Transcribe the listing below only from the line with "This Cartier Panthere" up to and including the line with "along with the signature screw detail on the".

::::

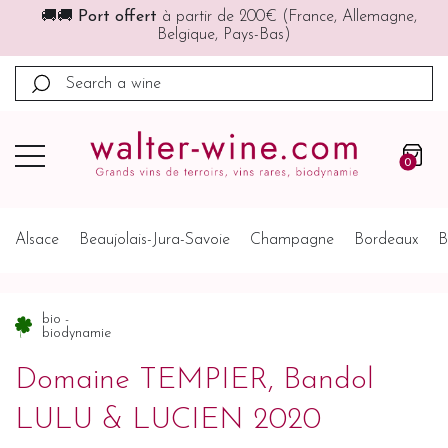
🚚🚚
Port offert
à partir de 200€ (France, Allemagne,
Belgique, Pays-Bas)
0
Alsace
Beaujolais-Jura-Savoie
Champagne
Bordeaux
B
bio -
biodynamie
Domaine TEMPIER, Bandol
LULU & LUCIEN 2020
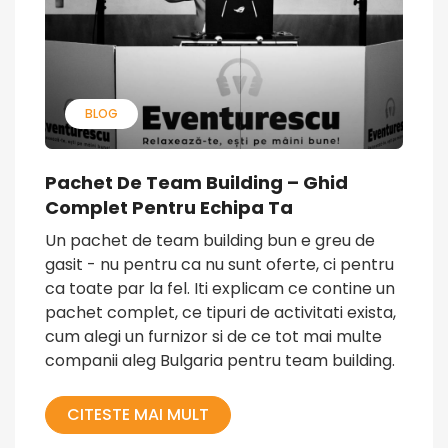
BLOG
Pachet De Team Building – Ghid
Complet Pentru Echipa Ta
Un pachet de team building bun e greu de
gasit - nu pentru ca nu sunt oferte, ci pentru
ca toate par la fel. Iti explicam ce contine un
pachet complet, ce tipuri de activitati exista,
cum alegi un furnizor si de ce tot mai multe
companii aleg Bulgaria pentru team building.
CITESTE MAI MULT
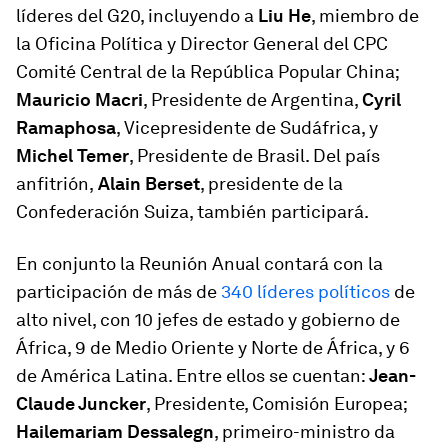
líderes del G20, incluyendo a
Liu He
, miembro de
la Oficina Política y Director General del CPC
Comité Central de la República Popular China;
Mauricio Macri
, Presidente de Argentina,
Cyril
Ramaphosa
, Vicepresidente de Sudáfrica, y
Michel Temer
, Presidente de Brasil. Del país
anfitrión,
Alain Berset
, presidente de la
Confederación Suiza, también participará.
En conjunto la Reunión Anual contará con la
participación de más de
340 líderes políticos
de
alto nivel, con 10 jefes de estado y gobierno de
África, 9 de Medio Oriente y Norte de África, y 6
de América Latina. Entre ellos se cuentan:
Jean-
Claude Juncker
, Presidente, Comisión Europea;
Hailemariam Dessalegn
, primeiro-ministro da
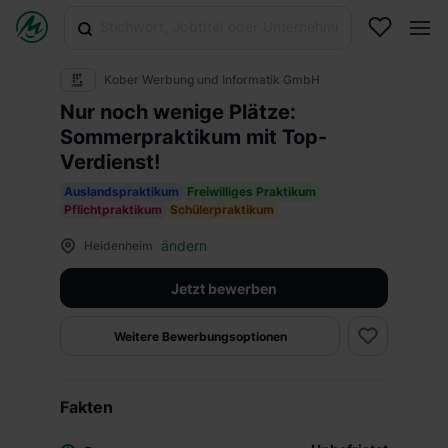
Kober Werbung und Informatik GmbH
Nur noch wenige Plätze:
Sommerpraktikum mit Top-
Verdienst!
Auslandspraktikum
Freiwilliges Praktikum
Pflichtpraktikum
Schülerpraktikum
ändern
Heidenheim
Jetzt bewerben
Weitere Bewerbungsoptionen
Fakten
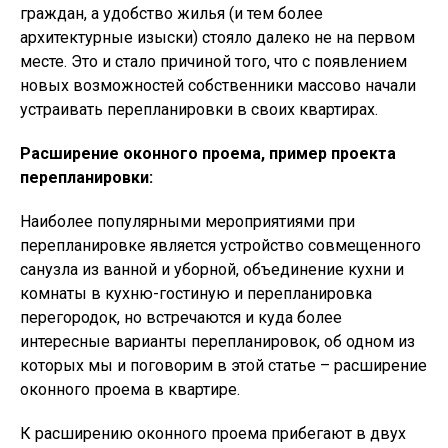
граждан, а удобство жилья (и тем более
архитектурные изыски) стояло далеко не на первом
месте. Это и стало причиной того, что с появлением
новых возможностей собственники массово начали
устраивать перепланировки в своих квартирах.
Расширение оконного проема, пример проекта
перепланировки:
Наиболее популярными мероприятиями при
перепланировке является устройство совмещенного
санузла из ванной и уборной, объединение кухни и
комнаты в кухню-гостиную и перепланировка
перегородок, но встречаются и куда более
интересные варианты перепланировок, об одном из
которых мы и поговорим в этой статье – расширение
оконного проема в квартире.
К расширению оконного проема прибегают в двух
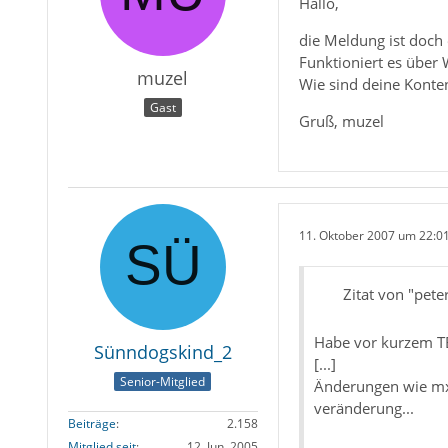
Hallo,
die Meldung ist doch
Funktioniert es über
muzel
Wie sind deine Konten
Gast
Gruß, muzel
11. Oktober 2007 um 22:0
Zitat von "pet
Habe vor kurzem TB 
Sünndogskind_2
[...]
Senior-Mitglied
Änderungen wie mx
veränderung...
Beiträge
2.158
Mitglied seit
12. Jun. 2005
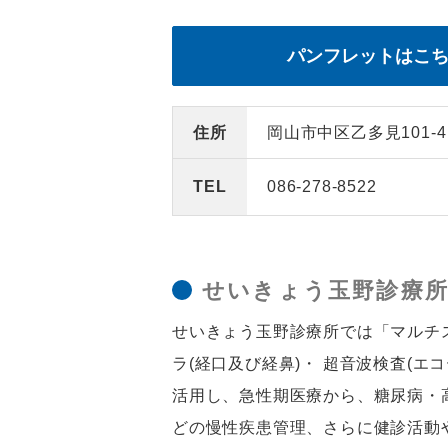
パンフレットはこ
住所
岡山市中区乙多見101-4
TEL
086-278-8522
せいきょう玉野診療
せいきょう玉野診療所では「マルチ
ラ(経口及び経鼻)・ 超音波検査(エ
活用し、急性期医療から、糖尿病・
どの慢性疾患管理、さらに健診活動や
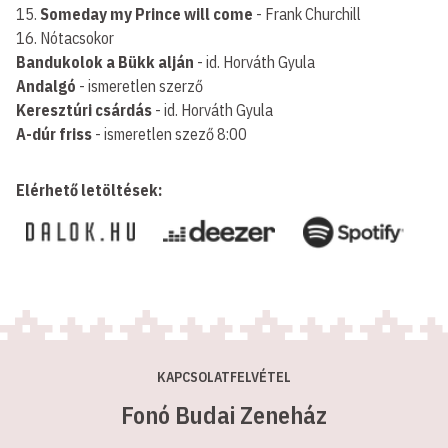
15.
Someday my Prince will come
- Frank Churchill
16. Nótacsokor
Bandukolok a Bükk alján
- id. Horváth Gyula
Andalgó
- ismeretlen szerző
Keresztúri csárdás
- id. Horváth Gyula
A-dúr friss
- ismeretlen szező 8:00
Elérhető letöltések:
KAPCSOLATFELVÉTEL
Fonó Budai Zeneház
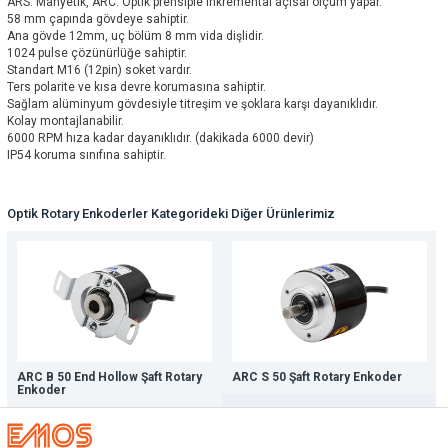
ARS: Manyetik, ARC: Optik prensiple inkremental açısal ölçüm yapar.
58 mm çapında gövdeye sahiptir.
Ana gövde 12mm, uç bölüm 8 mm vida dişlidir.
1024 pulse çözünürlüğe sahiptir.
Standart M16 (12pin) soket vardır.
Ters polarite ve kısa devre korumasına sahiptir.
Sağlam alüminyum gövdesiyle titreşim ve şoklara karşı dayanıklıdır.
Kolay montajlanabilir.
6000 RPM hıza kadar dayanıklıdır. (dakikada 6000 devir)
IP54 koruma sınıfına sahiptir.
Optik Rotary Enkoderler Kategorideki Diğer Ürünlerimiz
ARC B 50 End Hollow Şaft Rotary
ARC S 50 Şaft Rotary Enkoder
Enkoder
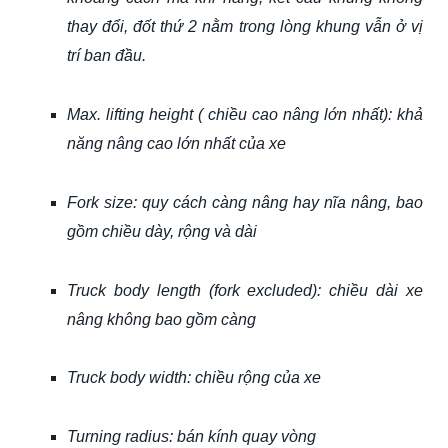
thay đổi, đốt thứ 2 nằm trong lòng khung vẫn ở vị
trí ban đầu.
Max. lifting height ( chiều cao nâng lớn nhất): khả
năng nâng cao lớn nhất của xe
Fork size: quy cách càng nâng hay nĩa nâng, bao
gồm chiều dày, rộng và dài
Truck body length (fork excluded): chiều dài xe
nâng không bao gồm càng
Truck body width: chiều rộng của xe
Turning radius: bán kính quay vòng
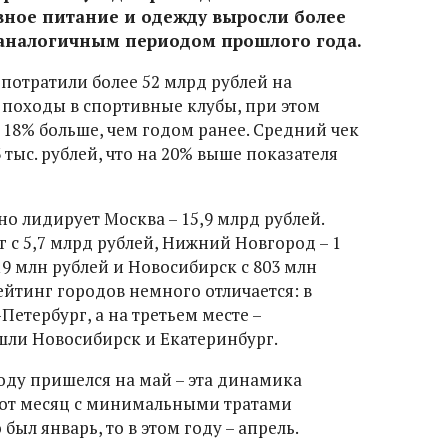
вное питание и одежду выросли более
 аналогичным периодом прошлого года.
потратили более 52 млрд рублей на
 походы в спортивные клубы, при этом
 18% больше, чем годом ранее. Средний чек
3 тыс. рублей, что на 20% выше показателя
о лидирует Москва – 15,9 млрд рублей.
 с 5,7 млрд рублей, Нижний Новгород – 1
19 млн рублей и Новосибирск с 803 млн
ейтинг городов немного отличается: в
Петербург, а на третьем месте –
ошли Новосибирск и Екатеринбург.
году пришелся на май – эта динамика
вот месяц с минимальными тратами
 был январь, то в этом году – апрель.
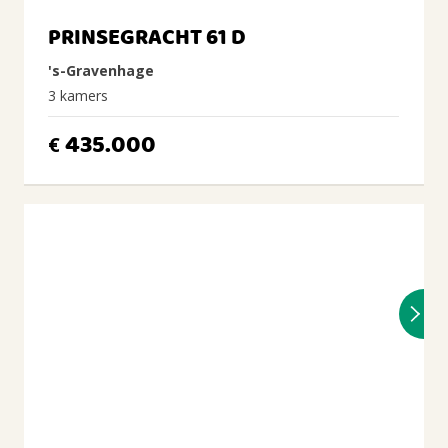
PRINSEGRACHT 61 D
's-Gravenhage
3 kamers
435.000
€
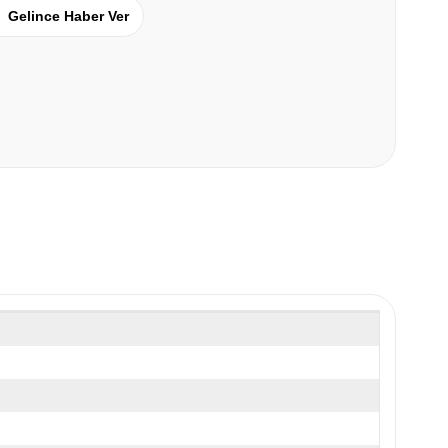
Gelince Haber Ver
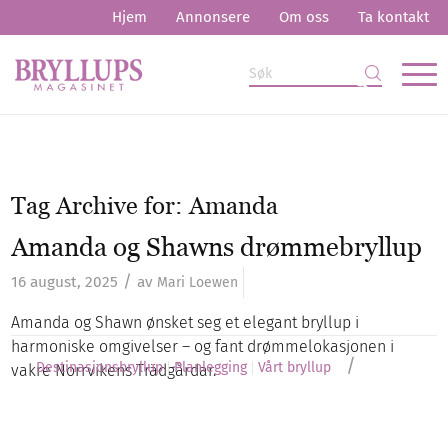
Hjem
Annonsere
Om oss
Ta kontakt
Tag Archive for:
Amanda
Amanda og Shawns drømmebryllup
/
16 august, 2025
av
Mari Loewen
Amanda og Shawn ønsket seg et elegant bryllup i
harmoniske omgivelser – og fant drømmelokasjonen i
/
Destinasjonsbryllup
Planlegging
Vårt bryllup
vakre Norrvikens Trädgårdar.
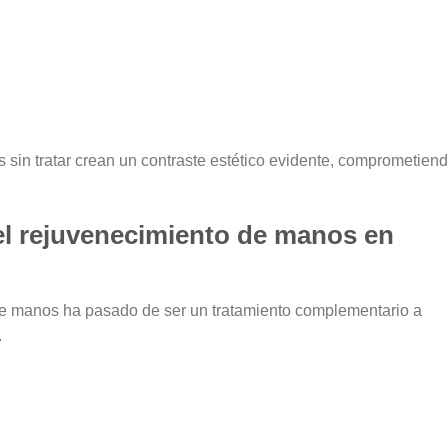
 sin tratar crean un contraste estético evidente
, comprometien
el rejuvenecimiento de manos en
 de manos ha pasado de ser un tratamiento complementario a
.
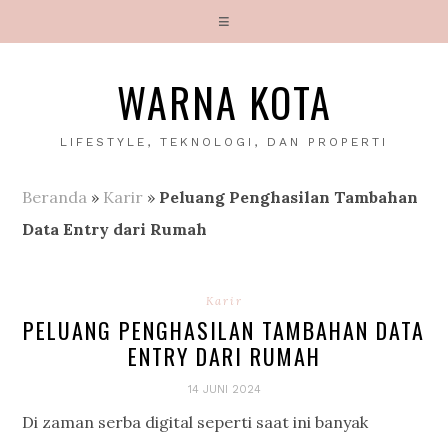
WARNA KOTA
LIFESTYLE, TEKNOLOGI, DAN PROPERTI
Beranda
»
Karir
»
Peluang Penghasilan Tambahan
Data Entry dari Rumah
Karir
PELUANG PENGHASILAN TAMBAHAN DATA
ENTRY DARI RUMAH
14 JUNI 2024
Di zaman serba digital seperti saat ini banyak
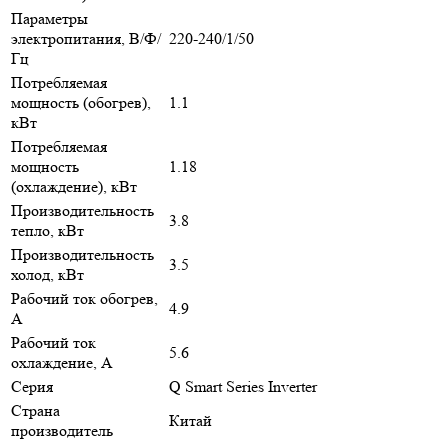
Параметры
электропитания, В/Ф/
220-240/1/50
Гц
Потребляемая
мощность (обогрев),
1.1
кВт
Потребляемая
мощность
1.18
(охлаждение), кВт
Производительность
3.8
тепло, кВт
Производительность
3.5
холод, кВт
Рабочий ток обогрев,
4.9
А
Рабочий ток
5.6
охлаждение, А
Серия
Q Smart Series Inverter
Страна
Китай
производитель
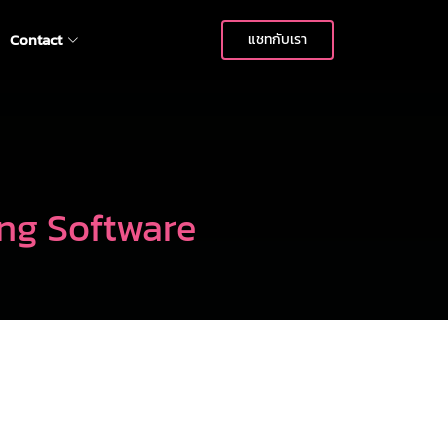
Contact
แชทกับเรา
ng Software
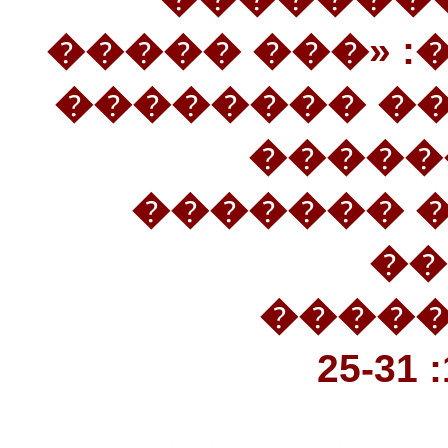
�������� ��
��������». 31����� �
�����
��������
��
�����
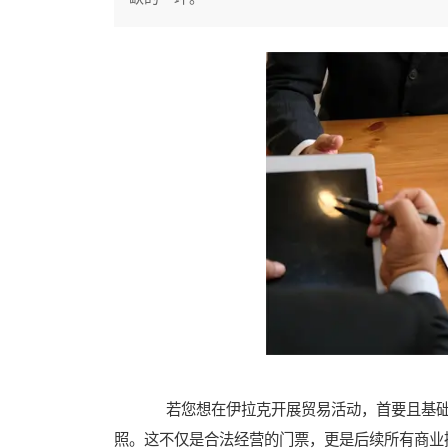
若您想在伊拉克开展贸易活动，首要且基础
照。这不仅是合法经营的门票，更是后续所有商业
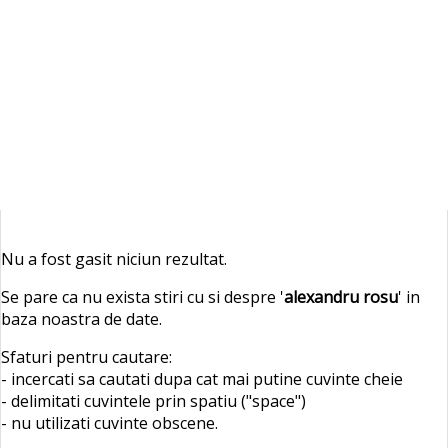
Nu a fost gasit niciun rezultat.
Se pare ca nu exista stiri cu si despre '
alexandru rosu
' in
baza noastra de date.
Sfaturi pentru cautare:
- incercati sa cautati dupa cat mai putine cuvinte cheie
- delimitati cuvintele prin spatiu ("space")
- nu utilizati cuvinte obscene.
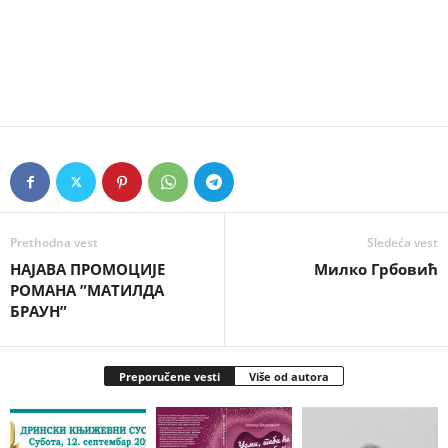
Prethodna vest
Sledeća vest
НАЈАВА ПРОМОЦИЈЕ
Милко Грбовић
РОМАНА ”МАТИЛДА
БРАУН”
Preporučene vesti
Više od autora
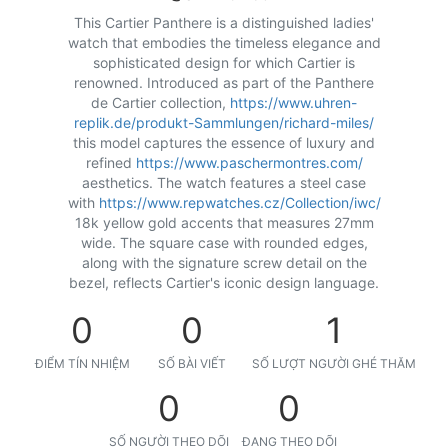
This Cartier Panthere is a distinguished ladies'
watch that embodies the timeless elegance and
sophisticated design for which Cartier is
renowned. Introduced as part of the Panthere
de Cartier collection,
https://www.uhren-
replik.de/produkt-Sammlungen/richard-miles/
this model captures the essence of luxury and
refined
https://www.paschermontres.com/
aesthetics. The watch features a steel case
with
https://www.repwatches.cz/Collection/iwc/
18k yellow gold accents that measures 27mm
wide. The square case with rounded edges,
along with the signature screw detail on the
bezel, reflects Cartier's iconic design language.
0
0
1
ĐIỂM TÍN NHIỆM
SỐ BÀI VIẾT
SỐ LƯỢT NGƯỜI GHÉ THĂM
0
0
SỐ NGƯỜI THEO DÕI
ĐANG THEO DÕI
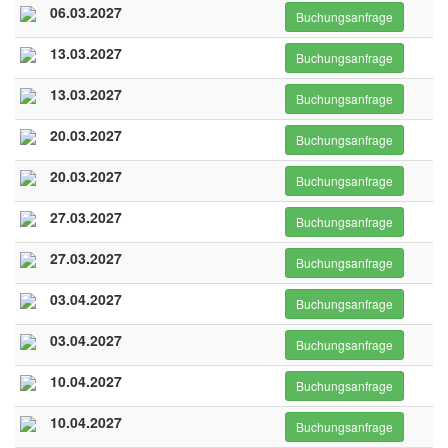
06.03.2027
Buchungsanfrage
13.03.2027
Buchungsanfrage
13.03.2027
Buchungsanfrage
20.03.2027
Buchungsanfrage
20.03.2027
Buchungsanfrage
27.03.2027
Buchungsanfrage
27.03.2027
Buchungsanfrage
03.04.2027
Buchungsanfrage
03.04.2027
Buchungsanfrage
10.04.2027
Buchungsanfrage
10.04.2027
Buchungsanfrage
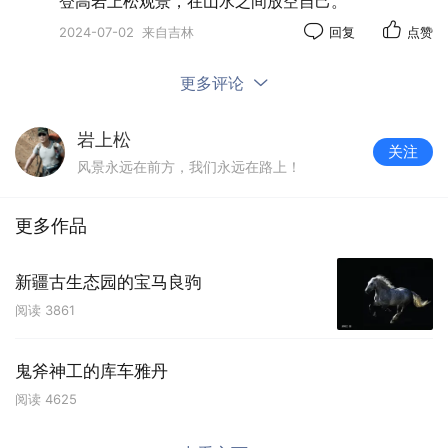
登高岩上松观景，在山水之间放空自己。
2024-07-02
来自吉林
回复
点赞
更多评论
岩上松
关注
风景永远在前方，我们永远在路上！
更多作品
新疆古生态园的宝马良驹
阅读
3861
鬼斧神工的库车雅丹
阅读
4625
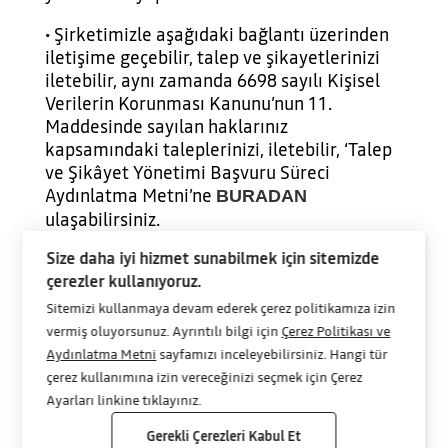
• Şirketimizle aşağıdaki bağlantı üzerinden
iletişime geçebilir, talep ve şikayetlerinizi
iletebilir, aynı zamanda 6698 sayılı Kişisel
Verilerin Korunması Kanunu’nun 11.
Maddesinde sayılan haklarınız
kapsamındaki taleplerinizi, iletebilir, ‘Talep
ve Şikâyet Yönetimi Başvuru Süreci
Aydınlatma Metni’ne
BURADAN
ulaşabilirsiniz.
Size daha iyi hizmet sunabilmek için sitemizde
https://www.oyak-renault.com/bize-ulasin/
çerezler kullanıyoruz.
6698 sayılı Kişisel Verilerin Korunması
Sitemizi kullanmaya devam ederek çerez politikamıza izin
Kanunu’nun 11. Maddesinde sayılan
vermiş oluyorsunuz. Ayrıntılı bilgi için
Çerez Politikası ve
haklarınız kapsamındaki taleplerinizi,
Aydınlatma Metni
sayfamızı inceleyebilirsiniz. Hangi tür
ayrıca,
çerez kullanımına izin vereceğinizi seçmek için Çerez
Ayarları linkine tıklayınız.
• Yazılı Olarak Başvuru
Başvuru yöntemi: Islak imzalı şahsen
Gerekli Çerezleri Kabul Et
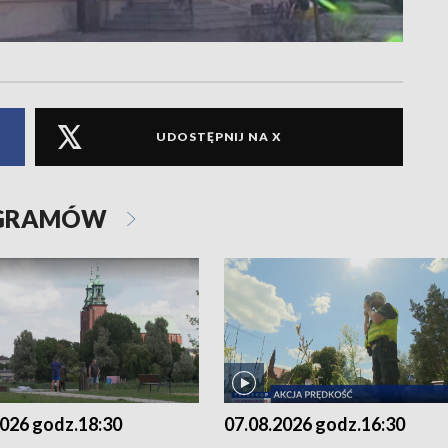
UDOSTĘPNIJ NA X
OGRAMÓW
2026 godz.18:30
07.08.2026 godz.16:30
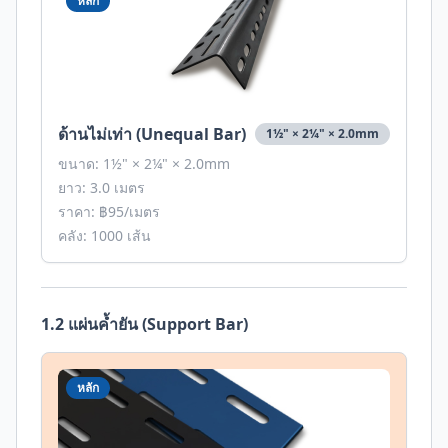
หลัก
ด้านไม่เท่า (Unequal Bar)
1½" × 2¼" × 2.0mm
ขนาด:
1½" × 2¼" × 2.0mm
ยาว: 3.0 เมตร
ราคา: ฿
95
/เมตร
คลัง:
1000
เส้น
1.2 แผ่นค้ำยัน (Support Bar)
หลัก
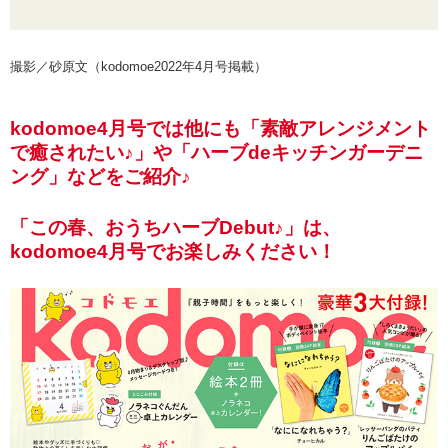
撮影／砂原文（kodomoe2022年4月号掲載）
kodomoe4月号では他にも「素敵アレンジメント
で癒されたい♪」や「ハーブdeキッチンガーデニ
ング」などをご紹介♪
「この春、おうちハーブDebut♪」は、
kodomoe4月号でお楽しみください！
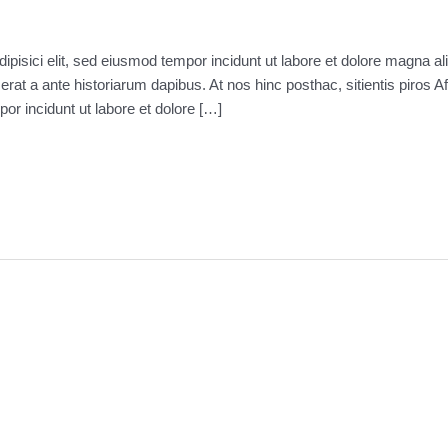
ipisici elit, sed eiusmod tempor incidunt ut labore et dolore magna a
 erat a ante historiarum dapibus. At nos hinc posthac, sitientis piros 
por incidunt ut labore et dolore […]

::::

_Response for this exercise:_
This Cartier Panthere is a distinguished ladies'
watch that embodies the timeless elegance and
sophisticated design for which Cartier is
renowned. Introduced as part of the Panthere
de Cartier collection,
https://www.uhren-
replik.de/produkt-Sammlungen/richard-miles/
this model captures the essence of luxury and
refined
https://www.paschermontres.com/
aesthetics. The watch features a steel case
with
https://www.repwatches.cz/Collection/iwc/
18k yellow gold accents that measures 27mm
wide. The square case with rounded edges,
along with the signature screw detail on the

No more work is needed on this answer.